The work described here is exploratory, representing a first test of how characterization of vegetation with UAV-based PPCs compares to traditional vegetation surveys on recovering anthropogenic features in Alberta’s northern boreal forests. As such, it serves as a foundation on which further research can be built, as well as source of insight regarding future improvements. Regarding the latter, we offer two recommendations for those employing UAV imagery for the study of vegetation structure.

First, we suggest that a greater number of GCPs be used for both georeferencing UAV imagery and any PPCs generated, and for subsequent assessments of UAV image and PPC locational errors. We found three GCPs to be a limiting factor in our work, particularly concerning the assessment of locational errors, and would recommend the use of 10 or more GCPs, so that a portion may be used in georeferencing, and the remainder set aside for subsequent quality assessment. This would enable a robust understanding of data quality before undertaking analysis.

Second, we recognize the limitations of using mapping-grade GPS equipment when collecting x, y and z locations of GCPs in the field.

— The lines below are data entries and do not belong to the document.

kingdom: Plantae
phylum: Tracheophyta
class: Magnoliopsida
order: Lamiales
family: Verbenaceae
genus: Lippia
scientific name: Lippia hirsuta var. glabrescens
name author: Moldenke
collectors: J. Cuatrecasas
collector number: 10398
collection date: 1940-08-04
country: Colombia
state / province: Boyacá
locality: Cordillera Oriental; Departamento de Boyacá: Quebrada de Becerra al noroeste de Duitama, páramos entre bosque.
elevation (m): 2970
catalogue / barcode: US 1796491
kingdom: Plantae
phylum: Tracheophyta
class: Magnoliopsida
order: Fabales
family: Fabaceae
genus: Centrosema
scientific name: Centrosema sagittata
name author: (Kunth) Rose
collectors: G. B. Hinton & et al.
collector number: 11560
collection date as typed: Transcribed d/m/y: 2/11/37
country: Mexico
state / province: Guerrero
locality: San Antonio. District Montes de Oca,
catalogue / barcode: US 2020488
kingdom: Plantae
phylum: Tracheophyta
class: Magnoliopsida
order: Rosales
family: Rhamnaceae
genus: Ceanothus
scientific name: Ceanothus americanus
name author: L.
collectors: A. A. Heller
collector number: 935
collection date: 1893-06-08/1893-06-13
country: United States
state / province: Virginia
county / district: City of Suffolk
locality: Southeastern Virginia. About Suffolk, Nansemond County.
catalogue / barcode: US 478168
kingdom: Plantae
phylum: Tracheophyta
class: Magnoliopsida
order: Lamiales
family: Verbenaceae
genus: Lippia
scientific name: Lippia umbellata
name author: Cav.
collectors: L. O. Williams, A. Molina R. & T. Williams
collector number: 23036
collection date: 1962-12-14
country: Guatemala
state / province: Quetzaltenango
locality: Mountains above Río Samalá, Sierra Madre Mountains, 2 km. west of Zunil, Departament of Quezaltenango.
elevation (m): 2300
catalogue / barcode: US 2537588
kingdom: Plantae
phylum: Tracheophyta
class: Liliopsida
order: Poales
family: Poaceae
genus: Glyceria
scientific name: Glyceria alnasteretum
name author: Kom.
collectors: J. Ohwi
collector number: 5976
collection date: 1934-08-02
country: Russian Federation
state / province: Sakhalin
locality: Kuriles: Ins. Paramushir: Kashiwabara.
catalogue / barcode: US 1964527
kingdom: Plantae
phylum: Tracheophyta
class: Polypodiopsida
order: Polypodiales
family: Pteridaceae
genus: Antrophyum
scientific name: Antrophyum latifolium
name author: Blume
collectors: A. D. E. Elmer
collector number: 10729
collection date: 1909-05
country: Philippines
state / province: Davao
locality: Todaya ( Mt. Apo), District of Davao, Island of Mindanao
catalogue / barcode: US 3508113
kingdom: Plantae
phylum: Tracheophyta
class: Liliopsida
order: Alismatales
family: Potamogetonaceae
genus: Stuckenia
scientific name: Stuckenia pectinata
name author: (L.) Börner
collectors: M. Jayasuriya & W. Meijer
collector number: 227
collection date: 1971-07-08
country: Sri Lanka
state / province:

While sub-meter accuracy is sufficient for many purposes, it is not ideal for applications such as these, which involve highly detailed airborne imagery with centimeter pixel resolutions, and the detailed PPCs that are generated from them. Rather, we recommend that survey-grade real-time kinematic GPS equipment be used to collect GCP locations, in order to obtain centimeter-level locational accuracy that is far better suited to UAV remote sensing data sets such as this example.

5. Conclusions

We found good agreement between estimates of mean and maximum vegetation height made on the ground and from UAV-based PPCs. Point cloud metrics performed well within multivariate linear regression models for most height statistics and in predicting tree diameter at breast height, both of which are important structural attributes for examining ecological recovery after anthropogenic disturbance. Vegetation cover estimates were not as accurately or reliably derived from our PPCs. We believe that more research is needed using these types of data sources for estimating vegetation, as little has been done thus far using this particular application, and also that field protocols for ground measures need to be adjusted in UAV-based point cloud studies in order to ensure better harmony between these two very different approaches to estimating vegetation cover. Not only should all plants be treated similarly while measuring height and coverage, but perhaps more objective methods of estimating coverage itself would be useful for evaluating and perhaps calibrating point cloud-based estimations. In addition, further efforts should be made to improve the physical matching of point cloud and plot footprint locations, perhaps through simultaneous data capture. Nevertheless, our work highlights the potential value that UAV-derived PPCs possess as a complementary or perhaps supplementary source of information on vegetation structure—a source of information that provides spatially exhaustive coverage over a local area, unlike point or plot sampling, and would be beneficial for supporting an efficient and effective long-term ecological recovery monitoring program.